Count the lines in the records below that contain the string "Aromatherapy". Give only the number.

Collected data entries
______

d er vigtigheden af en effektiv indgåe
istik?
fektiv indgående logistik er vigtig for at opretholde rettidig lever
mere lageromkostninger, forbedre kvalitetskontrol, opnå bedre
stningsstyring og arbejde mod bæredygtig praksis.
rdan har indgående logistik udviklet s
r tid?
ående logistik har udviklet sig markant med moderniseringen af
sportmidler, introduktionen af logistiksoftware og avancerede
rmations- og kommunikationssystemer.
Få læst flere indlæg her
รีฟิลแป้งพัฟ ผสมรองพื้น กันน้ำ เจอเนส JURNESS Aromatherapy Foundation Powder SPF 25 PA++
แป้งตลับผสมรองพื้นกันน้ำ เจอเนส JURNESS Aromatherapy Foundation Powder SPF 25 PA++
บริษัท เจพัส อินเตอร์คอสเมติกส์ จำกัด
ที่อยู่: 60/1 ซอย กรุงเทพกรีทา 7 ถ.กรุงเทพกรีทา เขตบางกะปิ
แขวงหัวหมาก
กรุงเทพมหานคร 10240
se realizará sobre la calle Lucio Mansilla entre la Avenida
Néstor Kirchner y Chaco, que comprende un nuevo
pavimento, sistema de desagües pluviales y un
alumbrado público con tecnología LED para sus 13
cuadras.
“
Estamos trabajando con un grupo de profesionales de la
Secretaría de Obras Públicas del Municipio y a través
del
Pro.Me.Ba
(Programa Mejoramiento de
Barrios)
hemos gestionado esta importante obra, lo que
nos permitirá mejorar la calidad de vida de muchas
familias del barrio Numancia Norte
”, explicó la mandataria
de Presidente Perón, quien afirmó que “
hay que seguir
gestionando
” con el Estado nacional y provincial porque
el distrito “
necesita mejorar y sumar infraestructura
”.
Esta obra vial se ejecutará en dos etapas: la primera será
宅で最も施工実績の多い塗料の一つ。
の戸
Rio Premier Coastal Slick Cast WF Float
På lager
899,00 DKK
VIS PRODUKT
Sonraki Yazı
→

______

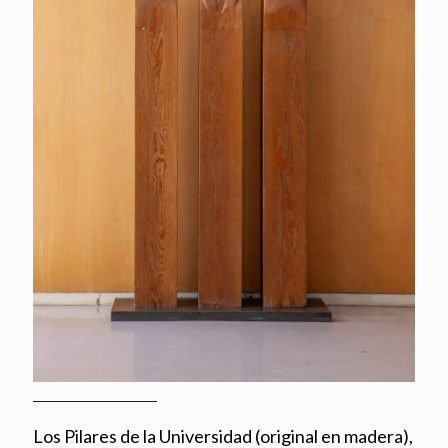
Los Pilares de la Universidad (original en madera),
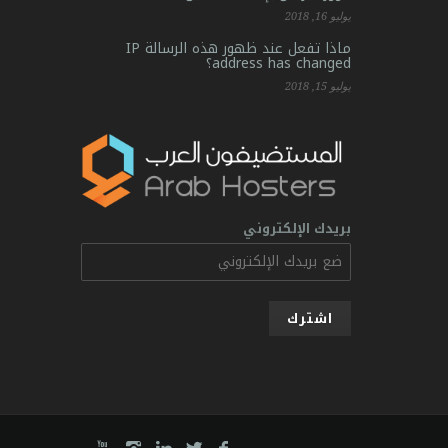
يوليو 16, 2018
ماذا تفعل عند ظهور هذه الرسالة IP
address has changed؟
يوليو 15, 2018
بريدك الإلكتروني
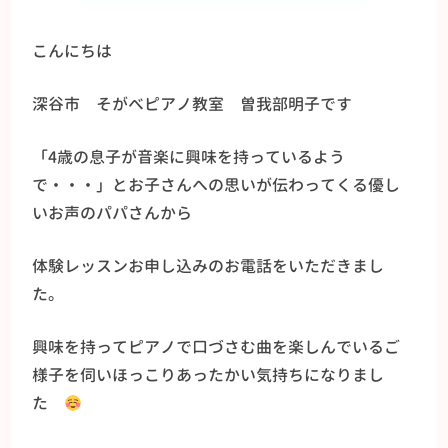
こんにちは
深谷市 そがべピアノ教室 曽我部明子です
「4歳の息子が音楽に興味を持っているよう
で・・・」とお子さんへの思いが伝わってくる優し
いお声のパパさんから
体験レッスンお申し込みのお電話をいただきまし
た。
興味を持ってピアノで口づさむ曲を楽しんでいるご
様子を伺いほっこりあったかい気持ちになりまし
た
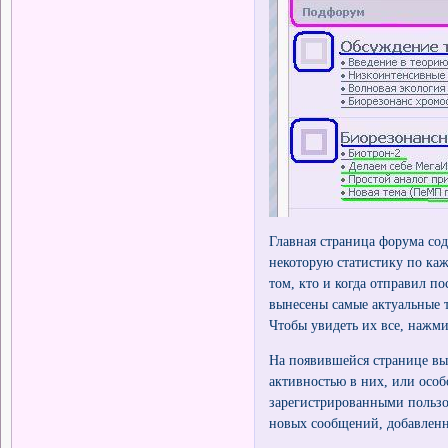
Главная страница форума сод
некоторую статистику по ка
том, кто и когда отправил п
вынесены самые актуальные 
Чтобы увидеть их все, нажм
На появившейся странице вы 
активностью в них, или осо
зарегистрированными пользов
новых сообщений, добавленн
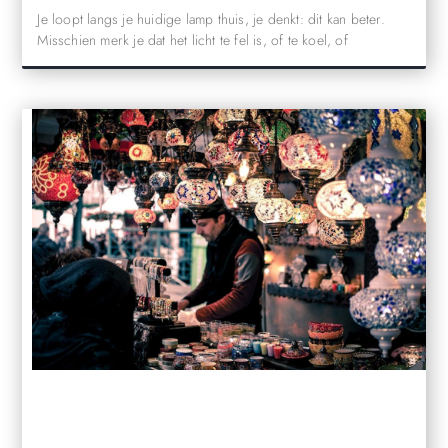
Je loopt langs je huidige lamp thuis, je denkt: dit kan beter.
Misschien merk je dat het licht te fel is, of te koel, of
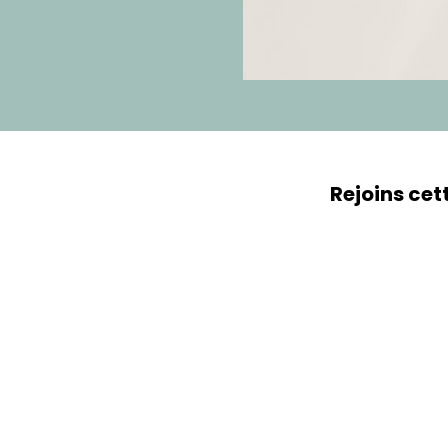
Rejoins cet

______

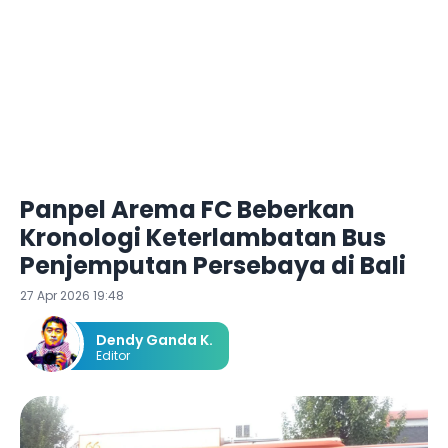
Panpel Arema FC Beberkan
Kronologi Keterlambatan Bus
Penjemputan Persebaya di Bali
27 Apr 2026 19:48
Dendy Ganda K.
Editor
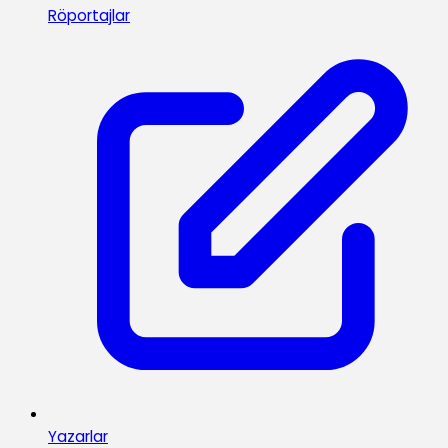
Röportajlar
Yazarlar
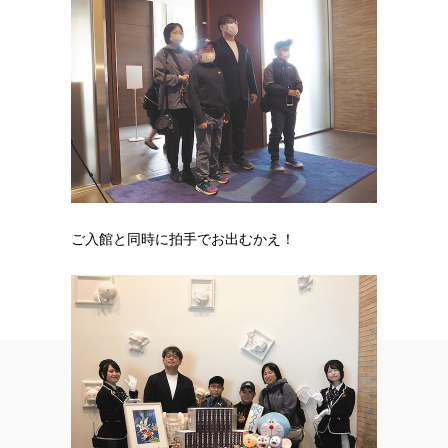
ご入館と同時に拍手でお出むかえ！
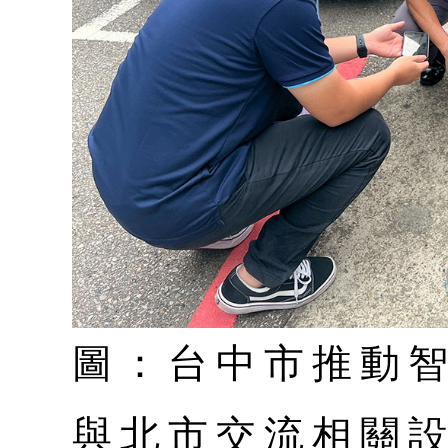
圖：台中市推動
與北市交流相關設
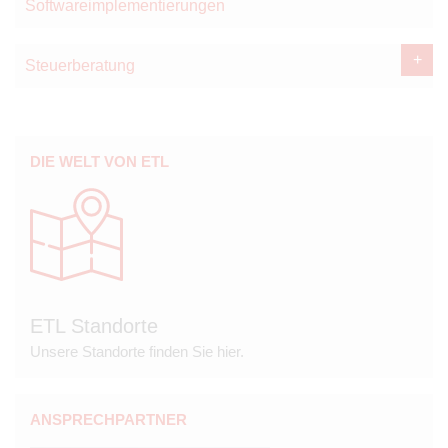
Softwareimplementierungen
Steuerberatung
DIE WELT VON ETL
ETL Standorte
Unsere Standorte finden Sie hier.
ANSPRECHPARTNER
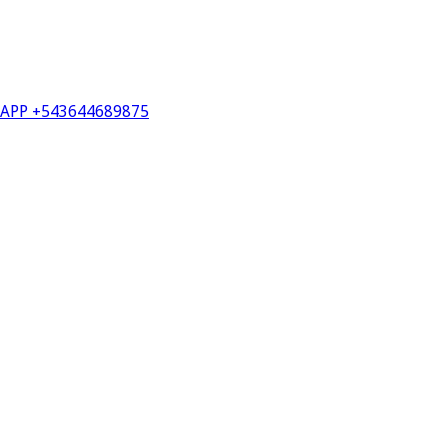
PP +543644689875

______

▸ **Expected answer**
2